▶ _Aim of the task_
From the listing below, reproduce word for word the part that opens with the line containing "right eye: (302, 310)" and closes with the line containing "left wrist: (60, 160)"; reproduce nothing else.

▶ _Provided data_
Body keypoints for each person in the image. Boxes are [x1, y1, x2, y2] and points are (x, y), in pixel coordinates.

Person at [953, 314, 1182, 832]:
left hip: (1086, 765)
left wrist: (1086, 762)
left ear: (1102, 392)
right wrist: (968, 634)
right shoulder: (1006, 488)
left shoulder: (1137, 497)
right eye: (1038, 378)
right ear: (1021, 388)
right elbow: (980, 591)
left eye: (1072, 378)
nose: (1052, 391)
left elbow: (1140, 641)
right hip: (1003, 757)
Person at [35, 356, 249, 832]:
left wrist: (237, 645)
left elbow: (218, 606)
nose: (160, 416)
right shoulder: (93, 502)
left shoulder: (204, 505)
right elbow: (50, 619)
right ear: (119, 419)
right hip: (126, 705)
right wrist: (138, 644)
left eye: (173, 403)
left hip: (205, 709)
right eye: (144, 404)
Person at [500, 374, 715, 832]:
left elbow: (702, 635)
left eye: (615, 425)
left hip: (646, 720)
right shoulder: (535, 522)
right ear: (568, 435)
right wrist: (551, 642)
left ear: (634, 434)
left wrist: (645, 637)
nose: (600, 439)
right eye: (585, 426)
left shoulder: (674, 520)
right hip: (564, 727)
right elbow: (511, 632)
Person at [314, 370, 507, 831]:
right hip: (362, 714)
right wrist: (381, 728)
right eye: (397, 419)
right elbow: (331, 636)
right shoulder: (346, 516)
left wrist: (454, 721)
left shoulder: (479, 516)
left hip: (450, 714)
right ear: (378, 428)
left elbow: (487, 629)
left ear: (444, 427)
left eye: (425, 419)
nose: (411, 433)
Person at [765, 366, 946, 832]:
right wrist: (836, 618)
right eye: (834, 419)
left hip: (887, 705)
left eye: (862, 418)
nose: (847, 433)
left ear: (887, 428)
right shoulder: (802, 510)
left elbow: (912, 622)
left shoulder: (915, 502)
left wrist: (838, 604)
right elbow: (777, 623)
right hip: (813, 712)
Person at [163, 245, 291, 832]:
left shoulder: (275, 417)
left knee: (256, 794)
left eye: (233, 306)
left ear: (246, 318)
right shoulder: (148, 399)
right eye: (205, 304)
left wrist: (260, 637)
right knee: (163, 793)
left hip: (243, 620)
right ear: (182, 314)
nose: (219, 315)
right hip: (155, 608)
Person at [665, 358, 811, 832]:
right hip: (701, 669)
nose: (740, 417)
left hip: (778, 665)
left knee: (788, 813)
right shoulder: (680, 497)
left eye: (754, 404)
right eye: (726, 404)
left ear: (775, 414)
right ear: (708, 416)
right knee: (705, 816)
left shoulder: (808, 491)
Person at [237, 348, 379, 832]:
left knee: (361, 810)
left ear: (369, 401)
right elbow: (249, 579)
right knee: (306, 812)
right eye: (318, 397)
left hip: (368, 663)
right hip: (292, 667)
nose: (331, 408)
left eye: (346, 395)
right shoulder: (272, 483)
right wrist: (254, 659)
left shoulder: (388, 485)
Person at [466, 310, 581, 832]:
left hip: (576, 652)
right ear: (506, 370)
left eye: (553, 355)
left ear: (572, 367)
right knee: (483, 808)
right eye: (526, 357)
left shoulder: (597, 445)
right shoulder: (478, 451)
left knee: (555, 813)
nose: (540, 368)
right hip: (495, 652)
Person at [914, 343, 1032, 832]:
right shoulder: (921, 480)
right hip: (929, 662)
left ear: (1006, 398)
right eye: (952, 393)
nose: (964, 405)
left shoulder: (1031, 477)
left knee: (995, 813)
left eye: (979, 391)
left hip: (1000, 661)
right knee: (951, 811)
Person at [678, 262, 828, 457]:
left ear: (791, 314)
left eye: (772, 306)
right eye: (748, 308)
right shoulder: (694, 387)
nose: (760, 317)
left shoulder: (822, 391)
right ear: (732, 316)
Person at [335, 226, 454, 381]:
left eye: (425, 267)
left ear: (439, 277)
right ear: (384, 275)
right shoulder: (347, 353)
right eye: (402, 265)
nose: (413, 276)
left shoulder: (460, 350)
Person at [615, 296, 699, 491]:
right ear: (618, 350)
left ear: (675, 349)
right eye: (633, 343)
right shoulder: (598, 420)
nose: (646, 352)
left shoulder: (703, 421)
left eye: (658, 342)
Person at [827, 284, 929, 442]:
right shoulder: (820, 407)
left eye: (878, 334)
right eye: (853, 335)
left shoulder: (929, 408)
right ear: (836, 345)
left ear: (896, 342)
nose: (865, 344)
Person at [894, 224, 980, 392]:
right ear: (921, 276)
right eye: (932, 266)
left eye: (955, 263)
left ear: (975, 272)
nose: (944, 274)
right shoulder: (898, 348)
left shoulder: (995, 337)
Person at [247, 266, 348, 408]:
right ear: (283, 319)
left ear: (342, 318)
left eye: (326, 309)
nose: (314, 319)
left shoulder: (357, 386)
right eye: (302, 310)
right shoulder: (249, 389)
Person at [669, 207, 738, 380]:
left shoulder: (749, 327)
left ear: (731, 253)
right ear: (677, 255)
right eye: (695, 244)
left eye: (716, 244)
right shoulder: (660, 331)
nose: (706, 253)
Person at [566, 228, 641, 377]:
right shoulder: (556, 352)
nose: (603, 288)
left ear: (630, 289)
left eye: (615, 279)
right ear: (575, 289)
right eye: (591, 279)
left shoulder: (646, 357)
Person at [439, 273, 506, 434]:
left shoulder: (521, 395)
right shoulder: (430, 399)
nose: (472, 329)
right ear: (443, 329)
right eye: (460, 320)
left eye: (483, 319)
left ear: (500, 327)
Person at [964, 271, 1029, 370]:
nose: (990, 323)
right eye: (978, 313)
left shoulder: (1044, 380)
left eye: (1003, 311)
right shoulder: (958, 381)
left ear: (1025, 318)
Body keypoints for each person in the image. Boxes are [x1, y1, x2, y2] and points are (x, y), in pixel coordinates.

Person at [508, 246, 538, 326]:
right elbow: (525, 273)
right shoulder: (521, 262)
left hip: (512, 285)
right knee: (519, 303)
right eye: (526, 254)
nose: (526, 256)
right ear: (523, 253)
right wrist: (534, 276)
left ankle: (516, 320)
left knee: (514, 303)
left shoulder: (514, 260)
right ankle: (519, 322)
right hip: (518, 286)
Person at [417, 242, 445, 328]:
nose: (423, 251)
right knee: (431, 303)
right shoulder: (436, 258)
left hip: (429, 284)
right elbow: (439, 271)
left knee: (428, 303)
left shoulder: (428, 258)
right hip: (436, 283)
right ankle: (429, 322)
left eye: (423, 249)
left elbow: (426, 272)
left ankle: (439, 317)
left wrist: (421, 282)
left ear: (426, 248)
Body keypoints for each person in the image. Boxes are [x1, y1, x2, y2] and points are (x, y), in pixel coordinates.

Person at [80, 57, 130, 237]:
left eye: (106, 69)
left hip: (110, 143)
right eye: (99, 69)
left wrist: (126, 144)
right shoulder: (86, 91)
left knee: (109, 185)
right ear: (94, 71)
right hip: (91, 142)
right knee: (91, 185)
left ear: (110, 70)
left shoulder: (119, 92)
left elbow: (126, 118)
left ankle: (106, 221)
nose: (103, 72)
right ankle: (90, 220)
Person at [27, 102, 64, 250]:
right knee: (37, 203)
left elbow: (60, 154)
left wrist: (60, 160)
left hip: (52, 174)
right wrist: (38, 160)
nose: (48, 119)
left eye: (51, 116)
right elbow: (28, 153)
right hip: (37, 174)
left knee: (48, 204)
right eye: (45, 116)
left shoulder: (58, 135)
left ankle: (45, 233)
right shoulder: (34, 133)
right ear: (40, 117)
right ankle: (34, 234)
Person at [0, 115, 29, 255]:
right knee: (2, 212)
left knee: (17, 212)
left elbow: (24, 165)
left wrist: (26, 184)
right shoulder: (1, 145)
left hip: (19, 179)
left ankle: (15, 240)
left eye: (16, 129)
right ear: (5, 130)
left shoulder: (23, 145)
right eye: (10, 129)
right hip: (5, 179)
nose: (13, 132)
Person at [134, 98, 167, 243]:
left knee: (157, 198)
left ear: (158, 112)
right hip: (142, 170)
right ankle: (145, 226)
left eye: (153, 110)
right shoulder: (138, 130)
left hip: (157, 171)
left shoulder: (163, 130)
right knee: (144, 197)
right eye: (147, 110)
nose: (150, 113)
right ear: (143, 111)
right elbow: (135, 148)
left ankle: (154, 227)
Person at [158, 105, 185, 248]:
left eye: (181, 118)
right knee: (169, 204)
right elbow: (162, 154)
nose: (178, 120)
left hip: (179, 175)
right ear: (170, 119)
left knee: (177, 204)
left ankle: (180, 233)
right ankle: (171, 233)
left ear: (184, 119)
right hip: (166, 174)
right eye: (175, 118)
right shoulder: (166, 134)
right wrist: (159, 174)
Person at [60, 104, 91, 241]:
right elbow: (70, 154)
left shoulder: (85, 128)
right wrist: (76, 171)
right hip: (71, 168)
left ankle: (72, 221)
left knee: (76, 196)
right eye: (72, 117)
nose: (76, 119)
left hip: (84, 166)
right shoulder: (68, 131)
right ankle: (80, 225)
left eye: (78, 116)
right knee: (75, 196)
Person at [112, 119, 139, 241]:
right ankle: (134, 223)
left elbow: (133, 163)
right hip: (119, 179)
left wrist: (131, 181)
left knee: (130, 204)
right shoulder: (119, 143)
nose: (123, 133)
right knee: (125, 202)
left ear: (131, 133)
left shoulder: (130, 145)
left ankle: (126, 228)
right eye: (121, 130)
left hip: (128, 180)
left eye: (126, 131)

▶ _Response area_
right eye: (302, 310)
right shoulder: (249, 389)
Person at [669, 207, 738, 380]:
left shoulder: (749, 327)
left ear: (731, 253)
right ear: (677, 255)
right eye: (695, 244)
left eye: (716, 244)
right shoulder: (660, 331)
nose: (706, 253)
Person at [566, 228, 641, 377]:
right shoulder: (556, 352)
nose: (603, 288)
left ear: (630, 289)
left eye: (615, 279)
right ear: (575, 289)
right eye: (591, 279)
left shoulder: (646, 357)
Person at [439, 273, 506, 434]:
left shoulder: (521, 395)
right shoulder: (430, 399)
nose: (472, 329)
right ear: (443, 329)
right eye: (460, 320)
left eye: (483, 319)
left ear: (500, 327)
Person at [964, 271, 1029, 370]:
nose: (990, 323)
right eye: (978, 313)
left shoulder: (1044, 380)
left eye: (1003, 311)
right shoulder: (958, 381)
left ear: (1025, 318)
Body keypoints for each person in the image. Boxes are [x1, y1, x2, y2] and points are (x, y), in pixel coordinates.

Person at [508, 246, 538, 326]:
right elbow: (525, 273)
right shoulder: (521, 262)
left hip: (512, 285)
right knee: (519, 303)
right eye: (526, 254)
nose: (526, 256)
right ear: (523, 253)
right wrist: (534, 276)
left ankle: (516, 320)
left knee: (514, 303)
left shoulder: (514, 260)
right ankle: (519, 322)
right hip: (518, 286)
Person at [417, 242, 445, 328]:
nose: (423, 251)
right knee: (431, 303)
right shoulder: (436, 258)
left hip: (429, 284)
right elbow: (439, 271)
left knee: (428, 303)
left shoulder: (428, 258)
right hip: (436, 283)
right ankle: (429, 322)
left eye: (423, 249)
left elbow: (426, 272)
left ankle: (439, 317)
left wrist: (421, 282)
left ear: (426, 248)
Body keypoints for each person in the image. Boxes are [x1, y1, x2, y2] and points are (x, y), in pixel coordinates.

Person at [80, 57, 130, 237]:
left eye: (106, 69)
left hip: (110, 143)
right eye: (99, 69)
left wrist: (126, 144)
right shoulder: (86, 91)
left knee: (109, 185)
right ear: (94, 71)
right hip: (91, 142)
right knee: (91, 185)
left ear: (110, 70)
left shoulder: (119, 92)
left elbow: (126, 118)
left ankle: (106, 221)
nose: (103, 72)
right ankle: (90, 220)
Person at [27, 102, 64, 250]:
right knee: (37, 203)
left elbow: (60, 154)
left wrist: (60, 160)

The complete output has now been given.